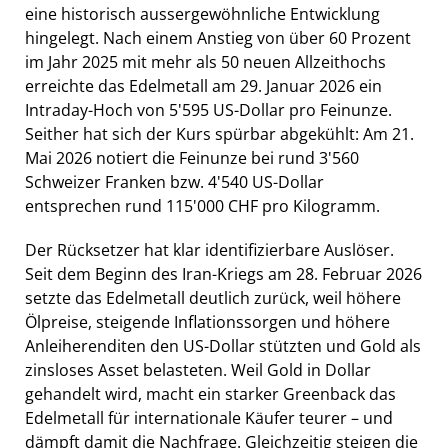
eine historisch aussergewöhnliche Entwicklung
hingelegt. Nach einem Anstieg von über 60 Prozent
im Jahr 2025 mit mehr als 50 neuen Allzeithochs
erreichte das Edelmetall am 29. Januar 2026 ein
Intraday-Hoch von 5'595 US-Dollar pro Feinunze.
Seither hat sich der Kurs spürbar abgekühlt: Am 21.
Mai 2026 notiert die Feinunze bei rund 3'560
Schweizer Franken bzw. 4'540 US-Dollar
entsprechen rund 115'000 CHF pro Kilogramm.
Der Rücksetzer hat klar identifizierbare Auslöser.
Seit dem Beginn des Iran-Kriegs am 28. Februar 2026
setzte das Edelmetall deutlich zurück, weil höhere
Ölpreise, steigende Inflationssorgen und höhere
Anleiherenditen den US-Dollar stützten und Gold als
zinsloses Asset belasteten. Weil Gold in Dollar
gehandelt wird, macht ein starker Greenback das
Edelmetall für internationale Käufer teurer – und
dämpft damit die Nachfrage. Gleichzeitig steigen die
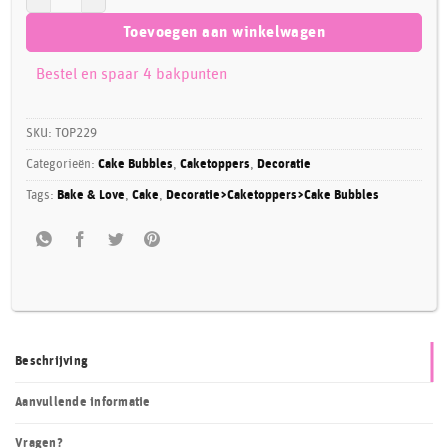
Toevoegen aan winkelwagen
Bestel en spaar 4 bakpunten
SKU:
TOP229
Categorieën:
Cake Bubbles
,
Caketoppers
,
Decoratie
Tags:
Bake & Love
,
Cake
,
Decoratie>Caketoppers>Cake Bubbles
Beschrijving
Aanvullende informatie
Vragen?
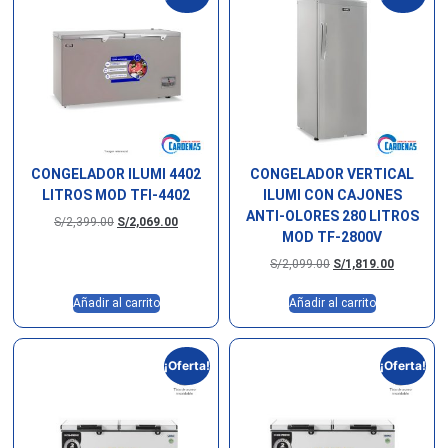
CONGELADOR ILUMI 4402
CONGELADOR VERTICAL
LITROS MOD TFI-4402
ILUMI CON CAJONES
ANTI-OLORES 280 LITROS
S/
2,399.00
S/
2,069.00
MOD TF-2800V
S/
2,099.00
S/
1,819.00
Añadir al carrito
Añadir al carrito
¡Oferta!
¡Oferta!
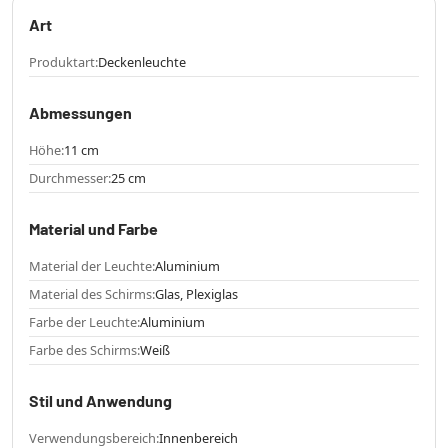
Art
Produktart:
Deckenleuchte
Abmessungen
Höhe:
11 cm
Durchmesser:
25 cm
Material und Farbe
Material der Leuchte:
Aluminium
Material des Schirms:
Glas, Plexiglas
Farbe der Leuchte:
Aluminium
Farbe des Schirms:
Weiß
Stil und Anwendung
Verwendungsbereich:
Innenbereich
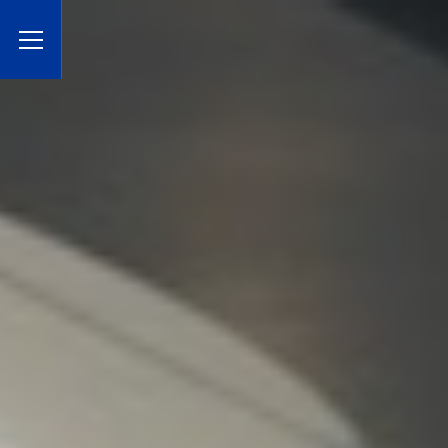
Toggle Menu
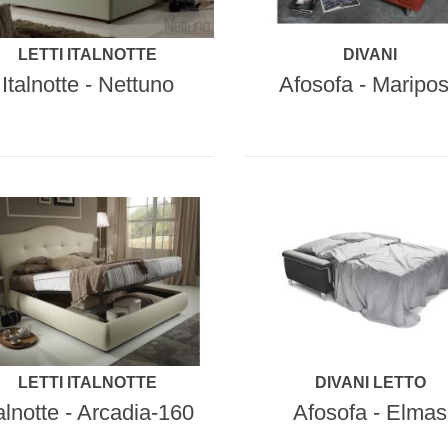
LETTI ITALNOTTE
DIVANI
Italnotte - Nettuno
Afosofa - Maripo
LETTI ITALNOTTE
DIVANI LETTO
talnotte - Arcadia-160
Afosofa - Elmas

# [Aim of the task]
Can you write out the text of all the records again, swapping "Aluminium" for "Edelstahl" wherever it occurs and changing nothing else? Leave the pictures out of your answer.

# [Solution to the exercise]
eine historisch aussergewöhnliche Entwicklung
hingelegt. Nach einem Anstieg von über 60 Prozent
im Jahr 2025 mit mehr als 50 neuen Allzeithochs
erreichte das Edelmetall am 29. Januar 2026 ein
Intraday-Hoch von 5'595 US-Dollar pro Feinunze.
Seither hat sich der Kurs spürbar abgekühlt: Am 21.
Mai 2026 notiert die Feinunze bei rund 3'560
Schweizer Franken bzw. 4'540 US-Dollar
entsprechen rund 115'000 CHF pro Kilogramm.
Der Rücksetzer hat klar identifizierbare Auslöser.
Seit dem Beginn des Iran-Kriegs am 28. Februar 2026
setzte das Edelmetall deutlich zurück, weil höhere
Ölpreise, steigende Inflationssorgen und höhere
Anleiherenditen den US-Dollar stützten und Gold als
zinsloses Asset belasteten. Weil Gold in Dollar
gehandelt wird, macht ein starker Greenback das
Edelmetall für internationale Käufer teurer – und
dämpft damit die Nachfrage. Gleichzeitig steigen die
Toevoegen aan winkelwagen
Bestel en spaar 4 bakpunten
SKU:
TOP229
Categorieën:
Cake Bubbles
,
Caketoppers
,
Decoratie
Tags:
Bake & Love
,
Cake
,
Decoratie>Caketoppers>Cake Bubbles
Beschrijving
Aanvullende informatie
Vragen?
CONGELADOR ILUMI 4402
CONGELADOR VERTICAL
LITROS MOD TFI-4402
ILUMI CON CAJONES
ANTI-OLORES 280 LITROS
S/
2,399.00
S/
2,069.00
MOD TF-2800V
S/
2,099.00
S/
1,819.00
Añadir al carrito
Añadir al carrito
¡Oferta!
¡Oferta!
Art
Produktart:
Deckenleuchte
Abmessungen
Höhe:
11 cm
Durchmesser:
25 cm
Material und Farbe
Material der Leuchte:
Edelstahl
Material des Schirms:
Glas, Plexiglas
Farbe der Leuchte:
Edelstahl
Farbe des Schirms:
Weiß
Stil und Anwendung
Verwendungsbereich:
Innenbereich
Toggle Menu
LETTI ITALNOTTE
DIVANI
Italnotte - Nettuno
Afosofa - Maripo
LETTI ITALNOTTE
DIVANI LETTO
talnotte - Arcadia-160
Afosofa - Elmas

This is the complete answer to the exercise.